Caribbean Community Climate Change Centre to benefit from German assistance
BELMOPAN, Belize, Tuesday July 29, 2014, CMC – The Belize-based Caribbean Community Climate Change Centre (CCCCC) says it will implement an Euro 12.8 million (One Euro =US$1.29 cents) project later this year to address to address ecosystems-based adaptation.
The CCCCC said the project will be carried out under an agreement with the German Development Bank (KfW) that seeks to protect the region’s extensive coastal resources through a combination of ecosystems-based adaptation and environmental engineering approaches.
“The comprehensive investment under the initiative developed by the Centre, in conjunction with the KfW, will focus on enhancing the resilience of the region’s coastal resources to the impacts of climate change and climate variability,” the CCCCC said in a statement following its board of governors meeting here last weekend.
CCCCC executive director Dr. Kenrick Leslie says the Centre has been “working with national governments to put together programmes that would help them develop bankable projects that can be funded under the various mechanisms under the United Nations Framework Convention on Climate Change.
“The Centre is putting maximum effort to ensure CARICOM member states get their fair share of the Green Climate Fund (GCF), Adaptation Fund (AF) and other funds to help them in their adaptation efforts. That is our primary thrust, to meet the mandate given to us by the regional Heads.”
He said as a result, the CCCCC has applied to be a regional implementing entity for the Adaptation Fund, and is strengthening its capacity by establishing a Monitoring and Evaluation Unit to better prepare it to function as an implementing agency with the requisite technical capacity to institute projects on par with international organizations operating in the region.
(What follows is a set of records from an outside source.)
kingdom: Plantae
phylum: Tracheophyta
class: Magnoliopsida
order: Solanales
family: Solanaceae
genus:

The new unit will also advance the Centre’s capacity to advise and help governments develop, monitor and evaluate programmes in accordance with its mandate as the region’s key node of information and action on climate change.
Chairman of the board of governors, Dr Leonard Nurse, said the changes were necessary given the Centre’s shift from a project-based orientation to more programmatic activities in a bid to ensure its long-term sustainability.
He noted that the Centre, which is primarily funded through grants and not government subventions, is advancing efforts to set up an independent Trust Fund and that Trinidad and Tobago has already made a donation of one million US dollars.
It is hoped that the fund will be administered by the Barbados-based Caribbean Development Bank (CDB), Plans have also been announced for the CCCC to acquire its own headquarter building.
The meeting here has announced plans for CCCCC deepening its existing relations with the Trinidad-based Caribbean Public Health Agency (CARPHA.
“The Board also approved plans for institutional strengthening, including pursuing a not-for-profit status to enable greater resource mobilization to address climate variability and change; entering bilateral discussions for the establishment of a new multipurpose facility (and) strengthening coordination among regional negotiators,” the CCCCC statement added.